Sophie: It would be good to be in the same city at once...you never know. One day, p'raps...XX

Maninas: That sounds astounding - must be beautiful to behold, too.

Chelsea: I wish you could pop over, too!

Neil: I know. I'm determined to conquer it this year, as I said, because people keep telling me how delectable it can be and I want to jump on board. Both ways, I'm afraid, but not Asian cabbages, interestingly...no idea why.

Susan: Purple - easy to see why it's considered 'royal'. Thank you - first show of many, I hope.

My Spatula: Welcome and thank you. You have a beautiful blog.


Hello, dear Lucy. I'm w-a-a-a-y far behind in my blog reading. Am starting with yours before I leave for work, then will read Kathryn's & Sophie's later today.

I'm thrilled to hear about the show. But not surprised.

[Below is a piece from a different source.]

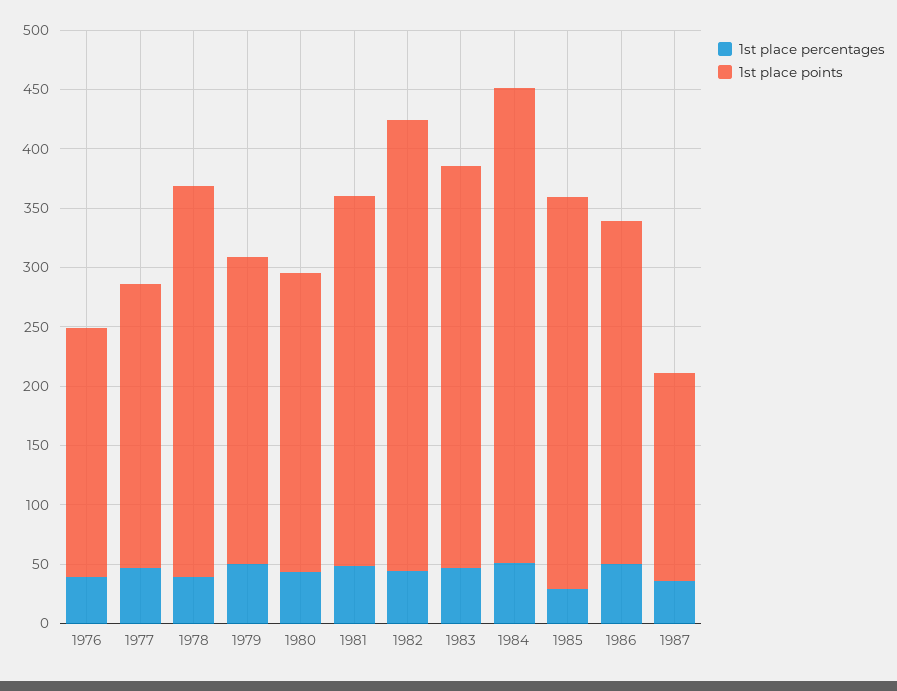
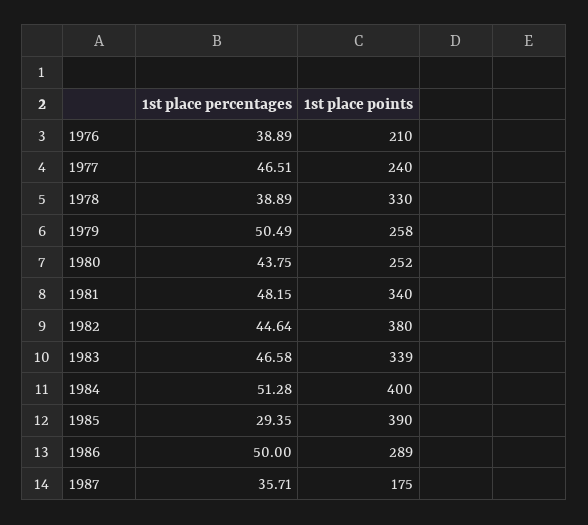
1st place points, 1981: 310 -> 340
1st place points, 1985: 330 -> 390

Red cabbage has never looked more beautiful to me than in these photos.

Johanna GGG

loved seeing your photos in the exhibition - although one had the light shining on it and I wanted to look at it without the glare - congratulations on being included!

your cabbage pictures are lovely - am not sure what brining cabbage means - enjoyed some roasted a few weeks back and have some sauerkraut in the fridge that is desperate to be used - hope to hear more about your cabbage adventures and that is helps your digestion system


Katrina!! I did not mean to ignore you - not at all...brain has been madly working away of late and I did read (and love) your comment, thank you. Sauerkraut is one of my favourite things to eat, so I don't know why I've not made any myself. Your bloke's rather lovely, no?

Cabbage is, I think, one of the most beautiful of veg; size and heft make up for part of that charm, but its also the way in which the leaves curl around the core, even more beautiful when it's that deep shade of blue-purple. How are you, my friend?

Elaine: Sadly, me too...behind in blog reading, that is, and I don't know that I can see a time in the near future when that will change. I know what you mean! There is an exquisite photo by the artist Craigie Horsfeld of a red cabbage that has been in my head for years:

It's kinda astonishing.

Johanna: I am SO sorry we didn't get to see one another - I saw Cindy and Anh who'd loved seeing you again and am so pleased you saw the show! My fave was the supermarket shot (one side red, other blue). Brining is about softening the cabbage with salt, massaging it and leaving it to weep for a good half hour, then rinsing and tossing into a salad. Kathryn says it's far more digestable and now I'm itching to play.


I may not like fennel or mushrooms, which you have said before is heresy, but I do love cabbage. Especially when "marinated" in some acid, salt or spice(macerated? :-)). I am a recent convert to kimchi, which is fermented spicy cabbage and SO good, it's sneak to the fridge for a wee bite good.

Oh, and BTW, that cabbage pic is amazing.
And, oh #2, congrats on the exhibition.